Per immaginare il futuro di solito bisogna tenere lo sguardo puntato sul presente. Napoli, però, così come per tanti altri fattori, fa eccezione: per immaginare il domani di questa città bisogna stringere forte le palpebre e forse anche i denti e i pugni e lanciarsi con la mente oltre l’immediato, per immaginare strade senza buche, senza cumuli di immondizia, senza sosta selvaggia, per immaginare un territorio governato dallo stato e non dall’anarchia e dall’improvvisazione, dove si rispettino le regole, dove la prima certezza è quella di avere dei diritti e dei doveri (entrambi da rispettare): una città abitata da “Europei” e non da cittadini di serie C, tacciati di essere colpa e fonte di ogni male.

Un luogo, dunque, dove emergono anche le straordinarie positività che si consumano nelle stesse strade dove si vuole e si sa solo raccontare il malcostume; un luogo dove le iniziative meritorie di uomini eccezionali noti e sconosciuti diventano esempio positivo da portare avanti; una città dove il racconto giornaliero del vissuto inizi a parlare di speranza e fiducia nel domani; dove i giovani, per primi e con le proprie mani, si sentano coinvolti nella costruzione del loro domani, iniziando a ripopolare un territorio che vede sempre più transfughi, perché rappresenta da troppo tempo una realtà che non piace più a nessuno.

Immaginare la Napoli del domani mi rendo conto che è molto difficile, dopo le tante promesse disattese, gli impegni mancati, le energie sprecate… eppure questo è il momento per fare un ultimo e doveroso sforzo, per non arrendersi, per ritrovare coraggio, per alzare lo sguardo e allontanarlo dai cumoli di “monezza” che giacciono per strade, per ripensare ad una città che già oggi è stata, nonostante tutto, individuata dalle forze militari della Nato come lo snodo per tutto il bacino del Mediterraneo.
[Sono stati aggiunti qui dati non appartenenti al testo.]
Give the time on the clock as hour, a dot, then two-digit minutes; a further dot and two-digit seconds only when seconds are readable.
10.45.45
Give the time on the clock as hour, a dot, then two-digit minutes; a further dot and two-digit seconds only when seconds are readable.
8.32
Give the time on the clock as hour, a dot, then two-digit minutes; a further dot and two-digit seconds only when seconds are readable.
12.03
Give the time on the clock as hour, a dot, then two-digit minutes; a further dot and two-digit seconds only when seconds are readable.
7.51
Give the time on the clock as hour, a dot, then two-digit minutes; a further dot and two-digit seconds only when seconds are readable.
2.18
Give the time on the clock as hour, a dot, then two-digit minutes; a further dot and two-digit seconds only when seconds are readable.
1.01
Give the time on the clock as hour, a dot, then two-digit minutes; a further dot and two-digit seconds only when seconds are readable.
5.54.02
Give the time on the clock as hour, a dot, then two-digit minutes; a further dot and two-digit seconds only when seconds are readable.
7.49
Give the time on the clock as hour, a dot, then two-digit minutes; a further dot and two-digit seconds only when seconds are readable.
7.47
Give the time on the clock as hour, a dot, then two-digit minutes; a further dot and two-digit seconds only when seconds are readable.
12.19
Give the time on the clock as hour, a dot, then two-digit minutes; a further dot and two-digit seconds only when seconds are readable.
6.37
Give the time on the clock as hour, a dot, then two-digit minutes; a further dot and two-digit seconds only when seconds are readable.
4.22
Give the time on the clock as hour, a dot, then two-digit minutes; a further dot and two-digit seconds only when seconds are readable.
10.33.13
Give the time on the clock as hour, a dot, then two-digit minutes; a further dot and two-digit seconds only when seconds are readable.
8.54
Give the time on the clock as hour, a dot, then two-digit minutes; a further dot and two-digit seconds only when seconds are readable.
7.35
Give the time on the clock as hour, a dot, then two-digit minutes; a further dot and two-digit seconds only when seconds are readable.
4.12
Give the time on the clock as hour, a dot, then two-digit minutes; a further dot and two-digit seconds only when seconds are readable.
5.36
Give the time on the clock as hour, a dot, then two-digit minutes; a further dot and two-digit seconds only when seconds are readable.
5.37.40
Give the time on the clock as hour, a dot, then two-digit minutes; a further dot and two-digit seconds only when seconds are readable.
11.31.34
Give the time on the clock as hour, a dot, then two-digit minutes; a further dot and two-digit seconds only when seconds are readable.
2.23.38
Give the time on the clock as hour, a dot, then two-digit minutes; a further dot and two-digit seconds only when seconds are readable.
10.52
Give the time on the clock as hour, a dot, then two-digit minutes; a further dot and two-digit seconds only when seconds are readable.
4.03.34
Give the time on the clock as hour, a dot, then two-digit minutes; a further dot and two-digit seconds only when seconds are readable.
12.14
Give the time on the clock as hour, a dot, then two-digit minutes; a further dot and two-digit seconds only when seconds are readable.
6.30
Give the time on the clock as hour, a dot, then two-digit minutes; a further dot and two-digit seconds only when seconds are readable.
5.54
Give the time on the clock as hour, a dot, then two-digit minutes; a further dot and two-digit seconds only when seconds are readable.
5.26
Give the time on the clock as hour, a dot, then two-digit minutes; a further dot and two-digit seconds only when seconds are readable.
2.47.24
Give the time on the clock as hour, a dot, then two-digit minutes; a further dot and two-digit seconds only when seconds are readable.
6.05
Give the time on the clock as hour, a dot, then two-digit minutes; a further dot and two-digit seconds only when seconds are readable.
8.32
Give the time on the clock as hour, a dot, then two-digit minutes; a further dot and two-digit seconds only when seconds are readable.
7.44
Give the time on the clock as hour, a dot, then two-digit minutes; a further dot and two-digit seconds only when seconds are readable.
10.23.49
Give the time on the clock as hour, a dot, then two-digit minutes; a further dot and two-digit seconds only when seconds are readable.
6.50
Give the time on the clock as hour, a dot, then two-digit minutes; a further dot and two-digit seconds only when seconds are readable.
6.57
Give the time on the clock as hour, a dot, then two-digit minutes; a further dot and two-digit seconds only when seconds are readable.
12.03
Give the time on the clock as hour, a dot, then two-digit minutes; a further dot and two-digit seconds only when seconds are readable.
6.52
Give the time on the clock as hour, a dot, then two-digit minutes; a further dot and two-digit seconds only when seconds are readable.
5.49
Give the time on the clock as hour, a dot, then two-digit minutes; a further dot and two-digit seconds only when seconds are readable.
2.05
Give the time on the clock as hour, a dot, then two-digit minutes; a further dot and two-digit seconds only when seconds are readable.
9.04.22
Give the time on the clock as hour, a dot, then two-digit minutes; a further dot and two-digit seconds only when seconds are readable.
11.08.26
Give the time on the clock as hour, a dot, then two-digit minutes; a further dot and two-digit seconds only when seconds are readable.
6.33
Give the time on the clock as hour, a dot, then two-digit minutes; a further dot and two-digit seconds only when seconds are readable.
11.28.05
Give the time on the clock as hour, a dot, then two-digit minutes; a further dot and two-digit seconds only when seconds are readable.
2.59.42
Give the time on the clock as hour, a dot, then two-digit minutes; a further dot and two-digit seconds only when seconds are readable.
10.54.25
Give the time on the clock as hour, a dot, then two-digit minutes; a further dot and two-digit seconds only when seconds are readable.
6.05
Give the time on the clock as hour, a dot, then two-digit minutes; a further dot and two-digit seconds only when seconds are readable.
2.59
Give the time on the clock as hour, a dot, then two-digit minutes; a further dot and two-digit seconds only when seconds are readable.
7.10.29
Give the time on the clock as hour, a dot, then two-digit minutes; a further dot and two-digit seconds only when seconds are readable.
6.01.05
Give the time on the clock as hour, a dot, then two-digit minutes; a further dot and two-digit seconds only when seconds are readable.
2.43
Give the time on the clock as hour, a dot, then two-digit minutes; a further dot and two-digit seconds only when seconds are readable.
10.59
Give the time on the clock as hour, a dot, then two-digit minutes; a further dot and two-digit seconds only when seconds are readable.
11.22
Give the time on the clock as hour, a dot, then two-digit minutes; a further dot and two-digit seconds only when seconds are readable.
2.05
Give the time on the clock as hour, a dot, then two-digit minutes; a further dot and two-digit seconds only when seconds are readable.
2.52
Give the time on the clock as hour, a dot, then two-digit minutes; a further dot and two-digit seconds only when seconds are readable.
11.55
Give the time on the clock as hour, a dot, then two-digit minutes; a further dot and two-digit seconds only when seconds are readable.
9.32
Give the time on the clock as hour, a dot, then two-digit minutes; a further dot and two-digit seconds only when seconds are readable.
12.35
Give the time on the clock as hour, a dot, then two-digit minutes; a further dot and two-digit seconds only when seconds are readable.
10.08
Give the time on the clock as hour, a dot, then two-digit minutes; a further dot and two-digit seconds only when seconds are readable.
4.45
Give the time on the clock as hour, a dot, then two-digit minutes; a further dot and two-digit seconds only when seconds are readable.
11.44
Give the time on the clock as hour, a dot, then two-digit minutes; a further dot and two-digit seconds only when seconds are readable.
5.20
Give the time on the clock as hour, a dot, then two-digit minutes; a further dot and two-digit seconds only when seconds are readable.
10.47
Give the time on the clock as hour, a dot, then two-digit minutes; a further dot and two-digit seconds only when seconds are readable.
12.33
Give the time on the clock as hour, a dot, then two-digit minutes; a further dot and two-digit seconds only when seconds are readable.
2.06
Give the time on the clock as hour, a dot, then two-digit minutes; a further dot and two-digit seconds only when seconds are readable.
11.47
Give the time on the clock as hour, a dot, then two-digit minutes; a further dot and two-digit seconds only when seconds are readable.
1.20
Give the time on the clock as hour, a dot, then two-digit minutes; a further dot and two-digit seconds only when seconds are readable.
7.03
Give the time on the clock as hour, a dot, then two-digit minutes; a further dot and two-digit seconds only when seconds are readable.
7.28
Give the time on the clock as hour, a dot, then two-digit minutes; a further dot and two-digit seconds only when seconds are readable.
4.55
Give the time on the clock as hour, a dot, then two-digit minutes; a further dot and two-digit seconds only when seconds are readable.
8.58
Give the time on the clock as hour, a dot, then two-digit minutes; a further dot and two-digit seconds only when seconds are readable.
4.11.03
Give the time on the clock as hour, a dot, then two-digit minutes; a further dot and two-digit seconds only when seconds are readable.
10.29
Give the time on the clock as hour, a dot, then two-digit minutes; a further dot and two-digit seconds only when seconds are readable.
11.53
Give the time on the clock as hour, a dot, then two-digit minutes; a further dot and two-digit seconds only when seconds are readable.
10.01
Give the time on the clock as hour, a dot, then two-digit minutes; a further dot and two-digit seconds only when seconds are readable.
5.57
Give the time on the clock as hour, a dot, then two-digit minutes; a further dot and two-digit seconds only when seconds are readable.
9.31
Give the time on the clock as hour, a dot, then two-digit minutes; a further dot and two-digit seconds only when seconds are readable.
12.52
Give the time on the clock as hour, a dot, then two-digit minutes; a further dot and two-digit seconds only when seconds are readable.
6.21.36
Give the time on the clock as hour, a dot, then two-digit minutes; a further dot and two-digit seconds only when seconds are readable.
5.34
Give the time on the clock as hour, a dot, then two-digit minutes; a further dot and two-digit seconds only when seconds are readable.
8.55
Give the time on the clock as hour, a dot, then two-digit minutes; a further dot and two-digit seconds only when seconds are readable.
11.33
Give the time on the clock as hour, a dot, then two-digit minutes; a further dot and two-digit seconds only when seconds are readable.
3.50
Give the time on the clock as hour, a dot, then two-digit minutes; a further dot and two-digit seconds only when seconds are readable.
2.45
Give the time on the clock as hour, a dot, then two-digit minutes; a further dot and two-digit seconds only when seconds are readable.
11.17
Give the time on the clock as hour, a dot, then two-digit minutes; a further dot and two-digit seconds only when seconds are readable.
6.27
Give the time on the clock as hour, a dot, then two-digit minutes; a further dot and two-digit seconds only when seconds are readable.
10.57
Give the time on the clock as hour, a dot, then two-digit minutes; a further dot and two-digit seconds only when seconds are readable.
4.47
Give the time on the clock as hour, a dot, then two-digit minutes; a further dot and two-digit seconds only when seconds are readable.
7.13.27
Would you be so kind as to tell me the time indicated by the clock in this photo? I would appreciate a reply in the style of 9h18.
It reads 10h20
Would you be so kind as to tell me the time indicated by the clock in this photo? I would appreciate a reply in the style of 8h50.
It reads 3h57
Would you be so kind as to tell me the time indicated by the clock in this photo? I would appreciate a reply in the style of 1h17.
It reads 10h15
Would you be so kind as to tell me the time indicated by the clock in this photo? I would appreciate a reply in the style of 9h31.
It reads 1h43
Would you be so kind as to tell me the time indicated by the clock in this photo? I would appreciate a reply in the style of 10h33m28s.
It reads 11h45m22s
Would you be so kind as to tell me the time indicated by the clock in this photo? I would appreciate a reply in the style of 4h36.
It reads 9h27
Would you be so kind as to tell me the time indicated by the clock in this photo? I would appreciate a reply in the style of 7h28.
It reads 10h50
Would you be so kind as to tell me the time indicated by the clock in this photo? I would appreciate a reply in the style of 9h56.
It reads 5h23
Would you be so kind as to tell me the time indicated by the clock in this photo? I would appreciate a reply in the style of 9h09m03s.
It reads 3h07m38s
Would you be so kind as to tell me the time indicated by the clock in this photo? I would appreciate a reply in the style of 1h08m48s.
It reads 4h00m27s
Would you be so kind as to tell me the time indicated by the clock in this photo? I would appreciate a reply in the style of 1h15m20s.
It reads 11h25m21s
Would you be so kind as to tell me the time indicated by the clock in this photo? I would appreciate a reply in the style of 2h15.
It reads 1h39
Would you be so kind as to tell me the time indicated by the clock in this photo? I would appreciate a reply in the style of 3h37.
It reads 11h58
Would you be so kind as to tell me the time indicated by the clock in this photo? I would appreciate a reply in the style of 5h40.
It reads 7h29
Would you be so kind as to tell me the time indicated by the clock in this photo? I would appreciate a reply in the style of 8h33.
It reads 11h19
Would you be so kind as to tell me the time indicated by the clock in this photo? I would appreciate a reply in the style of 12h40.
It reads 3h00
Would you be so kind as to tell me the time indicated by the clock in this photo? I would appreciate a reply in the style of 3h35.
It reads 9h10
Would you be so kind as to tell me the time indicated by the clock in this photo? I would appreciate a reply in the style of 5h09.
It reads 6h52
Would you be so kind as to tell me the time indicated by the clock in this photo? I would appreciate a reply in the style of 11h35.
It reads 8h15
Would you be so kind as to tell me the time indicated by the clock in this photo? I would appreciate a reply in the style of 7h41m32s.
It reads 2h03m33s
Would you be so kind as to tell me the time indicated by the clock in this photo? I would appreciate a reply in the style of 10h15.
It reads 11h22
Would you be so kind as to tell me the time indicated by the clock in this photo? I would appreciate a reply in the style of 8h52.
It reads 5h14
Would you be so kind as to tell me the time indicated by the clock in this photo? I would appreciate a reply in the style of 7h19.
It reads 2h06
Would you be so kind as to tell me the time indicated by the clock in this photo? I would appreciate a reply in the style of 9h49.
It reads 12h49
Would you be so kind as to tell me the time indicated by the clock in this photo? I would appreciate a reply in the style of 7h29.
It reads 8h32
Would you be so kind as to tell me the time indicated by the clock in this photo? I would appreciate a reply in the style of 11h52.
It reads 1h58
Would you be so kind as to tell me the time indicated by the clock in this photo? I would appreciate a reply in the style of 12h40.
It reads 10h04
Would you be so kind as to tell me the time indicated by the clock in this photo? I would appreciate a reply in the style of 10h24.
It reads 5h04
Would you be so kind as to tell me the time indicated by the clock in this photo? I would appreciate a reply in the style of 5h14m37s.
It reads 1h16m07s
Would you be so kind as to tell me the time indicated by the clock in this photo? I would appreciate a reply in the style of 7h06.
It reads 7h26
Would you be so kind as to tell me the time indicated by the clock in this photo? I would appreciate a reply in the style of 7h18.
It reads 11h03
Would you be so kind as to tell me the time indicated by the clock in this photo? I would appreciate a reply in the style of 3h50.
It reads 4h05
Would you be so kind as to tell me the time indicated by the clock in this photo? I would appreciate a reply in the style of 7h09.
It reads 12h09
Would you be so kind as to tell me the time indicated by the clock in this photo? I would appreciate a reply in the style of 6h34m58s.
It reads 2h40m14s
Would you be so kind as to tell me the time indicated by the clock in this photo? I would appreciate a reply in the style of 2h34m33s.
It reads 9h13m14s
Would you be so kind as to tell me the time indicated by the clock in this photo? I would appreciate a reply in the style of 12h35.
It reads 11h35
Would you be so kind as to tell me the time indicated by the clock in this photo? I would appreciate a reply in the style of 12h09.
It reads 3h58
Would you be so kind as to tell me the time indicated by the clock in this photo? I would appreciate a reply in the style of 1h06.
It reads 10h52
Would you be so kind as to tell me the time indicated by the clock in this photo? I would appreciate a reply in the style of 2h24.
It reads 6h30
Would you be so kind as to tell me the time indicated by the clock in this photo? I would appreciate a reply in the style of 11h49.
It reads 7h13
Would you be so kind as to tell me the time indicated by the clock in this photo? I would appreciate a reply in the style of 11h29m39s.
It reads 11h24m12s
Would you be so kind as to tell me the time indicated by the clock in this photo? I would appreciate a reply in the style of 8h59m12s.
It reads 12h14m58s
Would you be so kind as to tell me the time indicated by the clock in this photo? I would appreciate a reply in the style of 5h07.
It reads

Una città che deve e può diventare la prima in Europa per i rapporti con l’Africa ed il Medio Oriente, sede della nuova e avanzata politica e cultura che sta cambiando e cambierà in maniera radicale il mondo: Napoli potrebbe diventare l’HUB socio-politico-culturale che riapre una stagione di progresso e democrazia solo sognata e profetizzata da economisti e politologi.

Quante speranze, quanti sogni si fanno con gli occhi chiusi, ma per realizzare il futuro bisogna che tutti li aprano, che tutti si imprimano forte nella mente e nel cuore questa brutta immagine di Napoli, di una città perduta, sporca, senza forza e all’apparenza povera di talento, perché per non vederlo più questo “Bellissimo cadavere barocco”, come lo definiva Josep Piera, non dobbiamo mai dimenticare che ad ammazzare Napoli siamo stati noi.

Per cambiare il destino che molti vedono già scritto, dimenticando che noi ne siamo gli artefici, bisogna iniziare a pensare e a lavorare, nel nostro piccolo, come piccole gocce di uno stesso mare; per migliorarci, per essere noi stessi simbolo e portatori di quei valori che non professiamo semplicemente, ma mettiamo in pratica con azioni quotidiane, diventiamo noi stessi onda di cambiamento, testimonianza della città che verrà. E soprattutto oggi più che mai, alla vigilia di quella grande opportunità e scommessa che è il voto, guardiamo in faccia le persone alle quali vogliamo affidare il nostro futuro e pensiamo con la nostra testa, perché è nel gesto più semplice, che è quello di dare fiducia a qualcuno, che si nascondono i semi di quel futuro che fino ad oggi solo ad occhi chiusi abbiamo potuto immaginare.